What this means for security teams, affected enterprises, and adversaries

  • Security teams: The reporting urges immediate mitigation steps — rotate passwords for Fortinet VPN and administrative interfaces, enforce multifactor authentication (MFA), examine gateway logs for suspicious activity and monitor for exposed employee credentials. Hudson Rock built a free FortiBleed lookup tool to check whether an organization appears in the dataset.
  • Affected enterprises and procurement leaders: The dataset names thousands of recognizable companies and sectors; organizations listed should assume credentials in the collection may be valid and act on the recommended rotations and log reviews. Hudson Rock and independent researchers noted that many affected devices remain online and publicly reachable.
  • Adversaries: The leak, if genuine at scale, demonstrates capabilities to mass‑harvest, crack and catalog VPN and administrative credentials and to pivot into internal networks — a playbook the reporting links to brute‑force campaigns, hash interception and distributed cracking infrastructure.

BleepingComputer contacted Fortinet regarding the exposed dataset; the article indicated the outlet would update if Fortinet responds. Observers also flagged an unusual detail: many exposed passwords were long and complex, suggesting the dataset did not simply reflect weak credentials but rather the exfiltration of configuration data that stored high‑quality secrets in plaintext or otherwise accessible formats.

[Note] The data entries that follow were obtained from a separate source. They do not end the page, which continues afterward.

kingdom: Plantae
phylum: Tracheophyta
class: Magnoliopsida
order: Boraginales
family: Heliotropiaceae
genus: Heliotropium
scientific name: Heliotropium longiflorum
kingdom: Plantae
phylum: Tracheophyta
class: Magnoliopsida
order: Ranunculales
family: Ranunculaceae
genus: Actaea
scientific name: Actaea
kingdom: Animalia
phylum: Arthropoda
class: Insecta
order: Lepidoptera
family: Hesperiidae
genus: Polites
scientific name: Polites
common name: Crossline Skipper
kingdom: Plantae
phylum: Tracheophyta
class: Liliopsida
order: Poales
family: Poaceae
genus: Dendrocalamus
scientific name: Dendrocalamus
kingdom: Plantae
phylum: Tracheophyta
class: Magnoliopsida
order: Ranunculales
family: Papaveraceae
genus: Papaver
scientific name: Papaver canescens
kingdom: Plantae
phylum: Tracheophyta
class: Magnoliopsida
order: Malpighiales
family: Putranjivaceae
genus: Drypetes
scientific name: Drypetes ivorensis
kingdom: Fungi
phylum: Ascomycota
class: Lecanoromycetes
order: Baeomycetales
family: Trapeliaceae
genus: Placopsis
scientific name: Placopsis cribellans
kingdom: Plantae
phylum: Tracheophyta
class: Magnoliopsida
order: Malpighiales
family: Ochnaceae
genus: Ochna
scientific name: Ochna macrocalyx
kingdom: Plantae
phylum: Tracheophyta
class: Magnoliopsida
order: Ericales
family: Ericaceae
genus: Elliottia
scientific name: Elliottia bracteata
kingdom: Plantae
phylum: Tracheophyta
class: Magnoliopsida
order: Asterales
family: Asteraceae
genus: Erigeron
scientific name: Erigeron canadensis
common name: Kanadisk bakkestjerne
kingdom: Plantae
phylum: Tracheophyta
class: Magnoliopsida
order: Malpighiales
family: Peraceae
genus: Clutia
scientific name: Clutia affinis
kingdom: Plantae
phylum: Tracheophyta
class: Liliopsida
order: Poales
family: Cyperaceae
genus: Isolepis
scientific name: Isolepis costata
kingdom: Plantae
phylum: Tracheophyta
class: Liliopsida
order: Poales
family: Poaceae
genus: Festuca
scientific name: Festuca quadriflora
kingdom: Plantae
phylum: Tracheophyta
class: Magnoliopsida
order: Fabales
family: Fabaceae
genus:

Conclusion: the FortiBleed collection, as described by Diachenko, Hudson Rock and independent reviewers, is notable both for its size — roughly 73,932 firewall URLs and about 75,000 Fortinet devices — and for the persistence of those devices on the internet. With the dataset still under analysis and the method of initial compromise unclear, organizations named in the files have concrete, immediate steps to reduce risk: rotate credentials, enable MFA, and hunt in logs. The larger question the evidence leaves open is how so many configuration records — some containing long, complex passwords — were collected in the first place and by whom.